Topological space that is not sequential and not $T_0$

Question

Construct an example of a topological space $(X,T)$ that is not sequential and is not $T_0$.

Preferably the example should not involve a pseudometric, a finite set $X$, or the trivial topology $\{X, \emptyset\}$

Answer 1

Let $Y=\omega_1+1$ with the order topology $\tau'$, and let $p$ be a point not in $Y$. Let $X=Y\cup\{p\}$, and let

$$\tau=\{U\in\tau':0\notin U\}\cup\big\{U\cup\{p\}:0\in U\in\tau'\big\}\;$$

then $\langle X,\tau\rangle$ is not $T_0$, because every open set contains either both or neither of the points $0$ and $p$, and it’s not sequential, because $X\setminus\{\omega_1\}$ is a sequentially closed set that is not closed.

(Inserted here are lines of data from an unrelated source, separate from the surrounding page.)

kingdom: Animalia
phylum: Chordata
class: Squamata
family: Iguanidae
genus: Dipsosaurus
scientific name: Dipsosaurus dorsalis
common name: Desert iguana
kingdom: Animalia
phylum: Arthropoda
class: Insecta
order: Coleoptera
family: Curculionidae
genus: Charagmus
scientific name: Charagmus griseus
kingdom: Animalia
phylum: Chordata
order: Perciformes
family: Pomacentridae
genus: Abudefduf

Added: In case you’re not familiar with ordinals and their topology, here’s a simpler variant of the same basic idea. Let $Y$ be an uncountable set, $y_0$ and $y_1$ distinct points of $y$, and $p$ a point not in $Y$. Let $X=Y\cup\{p\}$, $\mathscr{U}=\wp(Y\setminus\{y_0,y_1\})$, and $\mathscr{V}=\big\{U\cup\{y_0,y_1\}:U\in\mathscr{U}\big\}$. Finally, let

$$\tau=\mathscr{U}\cup\mathscr{V}\cup\{X\setminus C:C\in\mathscr{U}\cup\mathscr{V}\text{ and }C\text{ is countable}\}\;;$$

then $\tau$ is a topology on $X$. Every member of $\tau$ contains either both or neither of the points $y_0$ and $y_1$, so $\langle X,\tau\rangle$ is not $T_0$. $Y$ is sequentially closed, since the convergent sequences in $Y$ are those that are eventually constant or eventually in the set $\{y_0,y_1\}$, but $p\in\operatorname{cl}_XY$, so $Y$ is not closed in $X$.